### What needs to be done
The reply should contain each record below, returned exactly as given.

[Saved data entries]
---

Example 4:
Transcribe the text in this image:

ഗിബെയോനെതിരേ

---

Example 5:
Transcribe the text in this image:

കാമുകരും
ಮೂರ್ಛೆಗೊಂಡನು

### Answer below
---

Example 4:
Transcribe the text in this image:

ഗിബെയോനെതിരേ

---

Example 5:
Transcribe the text in this image:

കാമുകരും
ಮೂರ್ಛೆಗೊಂಡನು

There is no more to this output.